▸ **BRIEF A**
In the expedition review, which two teams of porters did the expedition use?
▸ **BRIEF B**
Extend the expedition book review, picking up right after its final sentence.

What is immediately evident about this expedition, is that it is a long and complex journey to even get to the mountain, taking almost two thirds of the book. However this is mostly interesting and amusing, seeing how the sahibs manage the various Sherpas and porters, as there were two teams of porters - Nepalese Dotials (from the Doti Region of Nepal (just to the South East across the border)) and Indian porters from the village of Mana. There was plenty of niggle between the Nepalese and Mana men, and it was not particularly friendly banter. The team were severely limited with the Sherpa and porter options as there was not only an Everest expedition in play, but also a French expedition to Karakorum and a British expedition in Sikkim who had taken out all the best available men. Unfortunately they were able to engage only one really good Sherpa, the others were well past their best climbing days, or very green. This ended sadly with one of the Sherpa passing away from health issues late in the expedition.

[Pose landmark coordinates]
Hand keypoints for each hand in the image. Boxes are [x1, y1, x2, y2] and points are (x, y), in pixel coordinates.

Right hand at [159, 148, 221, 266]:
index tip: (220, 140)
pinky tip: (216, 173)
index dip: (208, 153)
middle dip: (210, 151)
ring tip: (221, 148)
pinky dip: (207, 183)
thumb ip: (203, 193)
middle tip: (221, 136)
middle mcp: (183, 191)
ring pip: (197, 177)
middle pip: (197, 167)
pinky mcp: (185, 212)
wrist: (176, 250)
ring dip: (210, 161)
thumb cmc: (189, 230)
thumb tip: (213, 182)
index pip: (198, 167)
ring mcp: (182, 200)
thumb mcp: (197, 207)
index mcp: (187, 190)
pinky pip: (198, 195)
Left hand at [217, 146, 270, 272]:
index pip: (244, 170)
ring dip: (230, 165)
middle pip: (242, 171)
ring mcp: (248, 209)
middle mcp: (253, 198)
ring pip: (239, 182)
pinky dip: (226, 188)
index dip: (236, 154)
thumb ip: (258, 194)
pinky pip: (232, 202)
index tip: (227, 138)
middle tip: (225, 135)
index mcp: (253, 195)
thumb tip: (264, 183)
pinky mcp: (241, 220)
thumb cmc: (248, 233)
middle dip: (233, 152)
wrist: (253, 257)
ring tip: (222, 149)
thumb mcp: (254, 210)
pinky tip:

▸ **ANSWER SECTION A**
Nepalese Dotials from the Doti Region of Nepal and Indian porters from the village of Mana.

▸ **ANSWER SECTION B**
As is usual with long expeditions they commenced with a high number of porters, many of whom are simply transporting food for the porters! The team did however cull porter numbers fairly ruthlessly when they were able to cut down the number of loads. The British and American climbers carried loads as well, and this was especially necessary after the Dotials all decided they were leaving, not being happy to carry out a river crossing (although this was perhaps just an excuse, as two of the porters had been paid off at this point).
As well as Tilman, the other British climbers were Graham Brown, Peter Lloyd and Noel Odell, who was a geologist (and responsible for the often mentioned glacier drill, which was a carrying burden on the porters, and later the climbers). The American side consisted of Charles Houston, WF Loomis, H Adams Carter & Arthur Emmons. Tilman's narrative concentrates more on the Sherpa and the porters than on the other men, until they reach a point of the actual climb.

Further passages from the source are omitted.